Ben bu düşüncelere dalıp gitmişken Zalimcan bir anda boynuma sarıldı. “Bayram bugün” dedi, “Bayram”. “Kutlu olsun, umutlu olsun, şen olsun, çok olsun, hepimizin olsun”. İşte yüzümün ışıdığı, içimin serinlediği zamanlardan. Sevgiyle birbirimize sarıldık.
Oradan buradan laflarken Zalimcan “ben bu düzenin değişmeyeceğini görüyorum, herkes kendi tıkırına bakıyor, kimsenin toplumu düşündüğü yok. O yüzden bir süre yerimden bile kalkmayacağım. Ne olacaksa olsun artık” deyince bu kez ben aldım sazı elime. Çünkü İskoç bir koşucu olan Gordon Eadie’nin çok hoşuma giden bir sözü aklıma geldi o an. “Eeeey Zalimcan.. Hiçbir şey için ayağa kalkmıyorsan herhangi bir şey seni düşürebilir” dediğimde bu kez gülüşmeye başladık.
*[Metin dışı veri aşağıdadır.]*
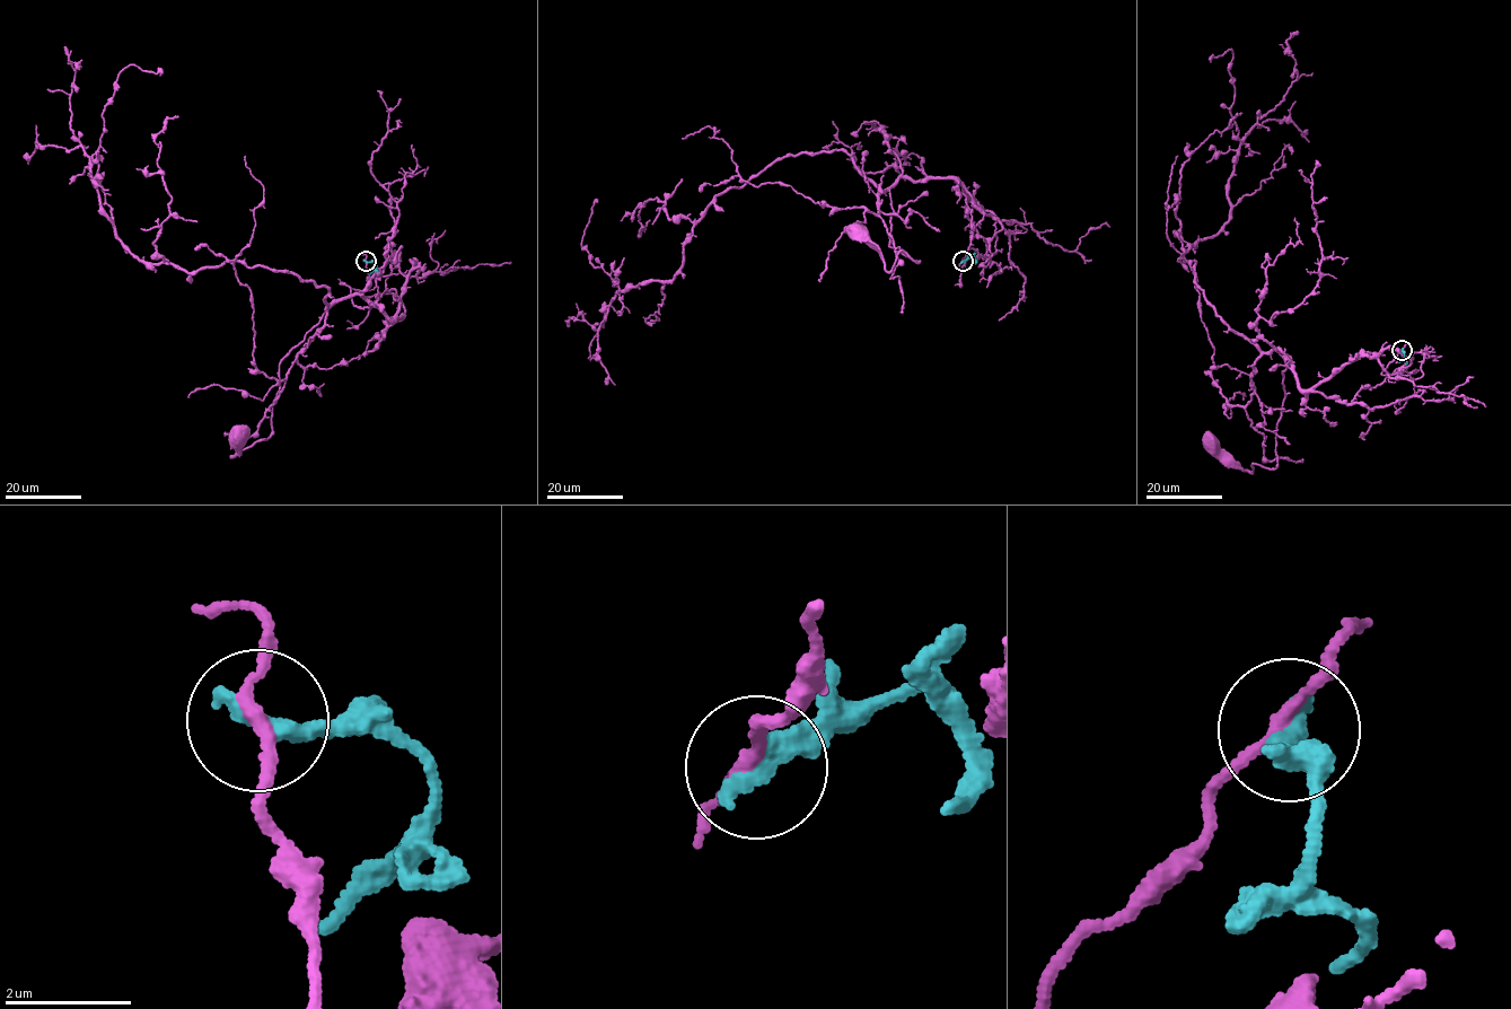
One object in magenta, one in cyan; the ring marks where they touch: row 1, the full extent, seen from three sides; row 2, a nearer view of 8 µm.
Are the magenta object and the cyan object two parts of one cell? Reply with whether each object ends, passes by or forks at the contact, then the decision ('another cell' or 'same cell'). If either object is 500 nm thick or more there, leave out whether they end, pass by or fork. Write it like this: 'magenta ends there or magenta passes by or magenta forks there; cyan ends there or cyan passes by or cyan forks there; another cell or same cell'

Evet sevgili dostlar, Amerika’lı bir yazar olan Ralph Waldo Emerson’ın dediği gibi; “Yol sizi nereye götürüyorsa oraya gitmeyin, yol olmayan yerden gidin ki, iz bırakın”. Nasıl, tam da Bodrum için söylenmiş gibi değil mi? Biz daha var olan yollarda bile güvenle gidemiyoruz ki, iz bırakabileceğimiz yeni yollar yapalım. Ama yine de; “Söylem ve davranışlarınızla zihinlerde bıraktığınız iz, sizin yolunuz olsun. Doğrularınızla çizilsin, ilkelerinizle takip edilsin”. Bu da benden size Bayram Şekeri niyetine armağan olsun. Bayramınız kutlu olsun..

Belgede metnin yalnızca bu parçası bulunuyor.